-- DATA SECTION follows --

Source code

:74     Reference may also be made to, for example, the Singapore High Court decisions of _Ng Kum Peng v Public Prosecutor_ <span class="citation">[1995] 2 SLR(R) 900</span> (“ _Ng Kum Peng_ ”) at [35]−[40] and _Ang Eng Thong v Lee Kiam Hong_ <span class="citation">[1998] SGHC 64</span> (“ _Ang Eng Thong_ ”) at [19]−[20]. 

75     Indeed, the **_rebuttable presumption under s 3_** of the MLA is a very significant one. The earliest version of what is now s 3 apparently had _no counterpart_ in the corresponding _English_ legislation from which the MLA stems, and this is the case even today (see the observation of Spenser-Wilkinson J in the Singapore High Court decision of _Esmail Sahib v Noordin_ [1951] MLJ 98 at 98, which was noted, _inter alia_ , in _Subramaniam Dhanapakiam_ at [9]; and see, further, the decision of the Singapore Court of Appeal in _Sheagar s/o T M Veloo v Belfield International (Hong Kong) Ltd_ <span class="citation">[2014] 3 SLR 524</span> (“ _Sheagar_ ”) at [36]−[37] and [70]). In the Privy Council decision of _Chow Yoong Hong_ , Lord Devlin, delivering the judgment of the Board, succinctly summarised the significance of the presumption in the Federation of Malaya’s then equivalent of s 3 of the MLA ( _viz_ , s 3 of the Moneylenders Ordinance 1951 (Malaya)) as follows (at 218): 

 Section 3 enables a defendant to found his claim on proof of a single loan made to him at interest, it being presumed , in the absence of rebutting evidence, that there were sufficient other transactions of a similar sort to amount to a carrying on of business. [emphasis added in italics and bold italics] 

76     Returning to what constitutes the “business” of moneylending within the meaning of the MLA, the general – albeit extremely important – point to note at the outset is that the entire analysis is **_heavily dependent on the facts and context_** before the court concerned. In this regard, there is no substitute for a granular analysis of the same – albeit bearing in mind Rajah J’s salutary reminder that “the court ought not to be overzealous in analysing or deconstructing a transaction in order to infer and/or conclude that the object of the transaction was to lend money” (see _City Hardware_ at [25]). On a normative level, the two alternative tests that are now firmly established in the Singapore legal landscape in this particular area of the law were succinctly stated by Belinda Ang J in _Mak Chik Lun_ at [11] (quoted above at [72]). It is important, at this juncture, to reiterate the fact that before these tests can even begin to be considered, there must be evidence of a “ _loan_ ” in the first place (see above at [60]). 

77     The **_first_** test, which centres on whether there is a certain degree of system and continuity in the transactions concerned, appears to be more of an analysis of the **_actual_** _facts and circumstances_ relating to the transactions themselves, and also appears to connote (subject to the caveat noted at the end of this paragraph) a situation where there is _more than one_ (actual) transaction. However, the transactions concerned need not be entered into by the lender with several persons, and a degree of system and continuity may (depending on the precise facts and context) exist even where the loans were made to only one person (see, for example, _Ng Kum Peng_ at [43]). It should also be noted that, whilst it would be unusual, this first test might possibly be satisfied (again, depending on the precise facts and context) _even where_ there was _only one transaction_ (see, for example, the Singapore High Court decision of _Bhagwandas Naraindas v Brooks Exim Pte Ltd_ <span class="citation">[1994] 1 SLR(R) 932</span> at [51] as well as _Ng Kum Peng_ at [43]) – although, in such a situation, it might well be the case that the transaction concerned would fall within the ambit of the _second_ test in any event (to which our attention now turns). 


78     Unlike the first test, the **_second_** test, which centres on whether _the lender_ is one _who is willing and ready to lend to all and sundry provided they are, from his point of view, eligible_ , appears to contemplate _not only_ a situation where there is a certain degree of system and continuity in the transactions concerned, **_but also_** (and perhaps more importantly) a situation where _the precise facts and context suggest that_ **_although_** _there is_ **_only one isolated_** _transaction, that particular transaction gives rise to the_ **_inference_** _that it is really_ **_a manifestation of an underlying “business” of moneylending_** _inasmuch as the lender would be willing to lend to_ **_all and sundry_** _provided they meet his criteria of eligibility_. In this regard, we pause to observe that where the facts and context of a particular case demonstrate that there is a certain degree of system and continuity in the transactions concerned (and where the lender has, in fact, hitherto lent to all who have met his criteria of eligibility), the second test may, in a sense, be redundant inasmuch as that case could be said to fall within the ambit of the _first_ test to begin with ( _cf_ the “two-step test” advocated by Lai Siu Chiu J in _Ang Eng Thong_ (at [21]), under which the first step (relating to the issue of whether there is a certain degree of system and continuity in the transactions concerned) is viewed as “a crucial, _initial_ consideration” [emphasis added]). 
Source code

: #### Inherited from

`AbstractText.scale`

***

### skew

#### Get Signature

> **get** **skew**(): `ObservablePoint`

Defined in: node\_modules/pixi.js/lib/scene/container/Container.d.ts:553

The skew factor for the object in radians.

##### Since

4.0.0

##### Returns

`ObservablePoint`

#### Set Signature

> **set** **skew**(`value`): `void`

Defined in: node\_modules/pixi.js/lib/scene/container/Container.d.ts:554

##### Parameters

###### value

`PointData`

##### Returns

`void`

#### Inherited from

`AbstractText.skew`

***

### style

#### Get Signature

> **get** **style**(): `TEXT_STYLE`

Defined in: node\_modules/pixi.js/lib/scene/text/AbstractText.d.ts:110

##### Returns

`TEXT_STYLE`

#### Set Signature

-- DATA SECTION concluded --

EXERCISE REQUIREMENTS:
State how many lines in the preceding material contain the word "analysis", and give nothing else.

EXERCISE SOLUTION:
2